EXCERPTED PASSAGE:

------------------------------------

Tuesday, February 2, 2016

My Grandpa's Shop

Posted by Rob Welch On 2/02/2016 07:59:00 PM
(Note:  I recently attended the funeral of an uncle, the last surviving member of my mother's immediate family.  He was laid to rest in the same West Texas cemetery as my grandparents.   About a week or so later, I happened to be reading through one of my older journals and came across the following piece, written in November of 2001.  I have chosen not to edit nor revise it, even though it sorely needs it-- but at the time, the words flowed from my pen to the page of my notebook in a rush, and I have decided to recapture that here.   It is very long, and I don't expect many of my 4-5 readers to even read it, but after the death of the last member of this part of my family, I found it cathartic to type it in here and post it.)

------------------------------------

EXERCISE A:
In the post, when was the journal piece written?
EXERCISE B:
Please quote from the post word for word, starting with "Posted by Rob" and ending after "and post it.)".

DATASET EXTRACT:
------------------------------------

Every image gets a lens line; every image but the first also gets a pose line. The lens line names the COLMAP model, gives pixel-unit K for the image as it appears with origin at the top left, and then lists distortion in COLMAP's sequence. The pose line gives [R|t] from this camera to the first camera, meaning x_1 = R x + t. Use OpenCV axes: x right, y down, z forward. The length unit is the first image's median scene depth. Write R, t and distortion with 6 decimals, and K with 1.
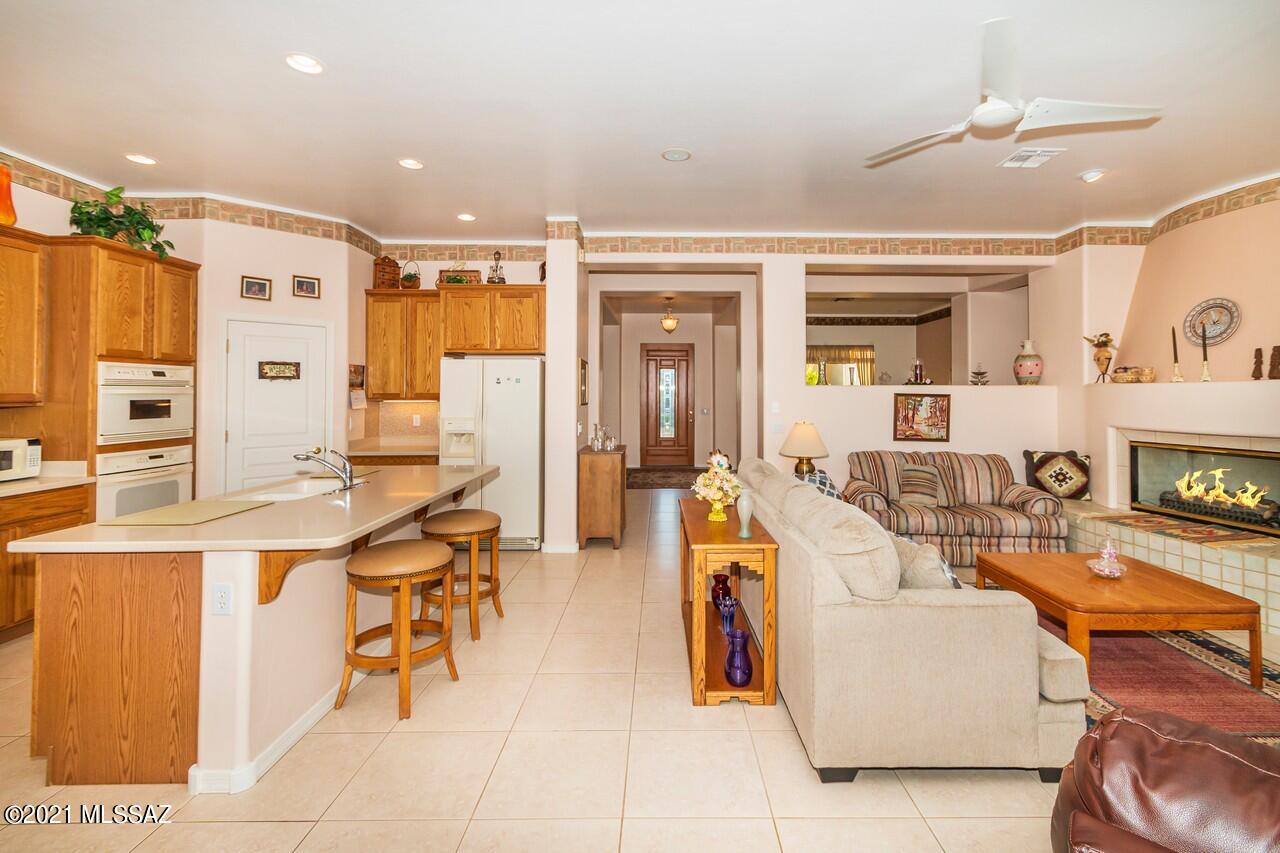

------------------------------------

TASK OUTPUT A:
November of 2001.

TASK OUTPUT B:
Posted by Rob Welch On 2/02/2016 07:59:00 PM
(Note:  I recently attended the funeral of an uncle, the last surviving member of my mother's immediate family.  He was laid to rest in the same West Texas cemetery as my grandparents.   About a week or so later, I happened to be reading through one of my older journals and came across the following piece, written in November of 2001.  I have chosen not to edit nor revise it, even though it sorely needs it-- but at the time, the words flowed from my pen to the page of my notebook in a rush, and I have decided to recapture that here.   It is very long, and I don't expect many of my 4-5 readers to even read it, but after the death of the last member of this part of my family, I found it cathartic to type it in here and post it.)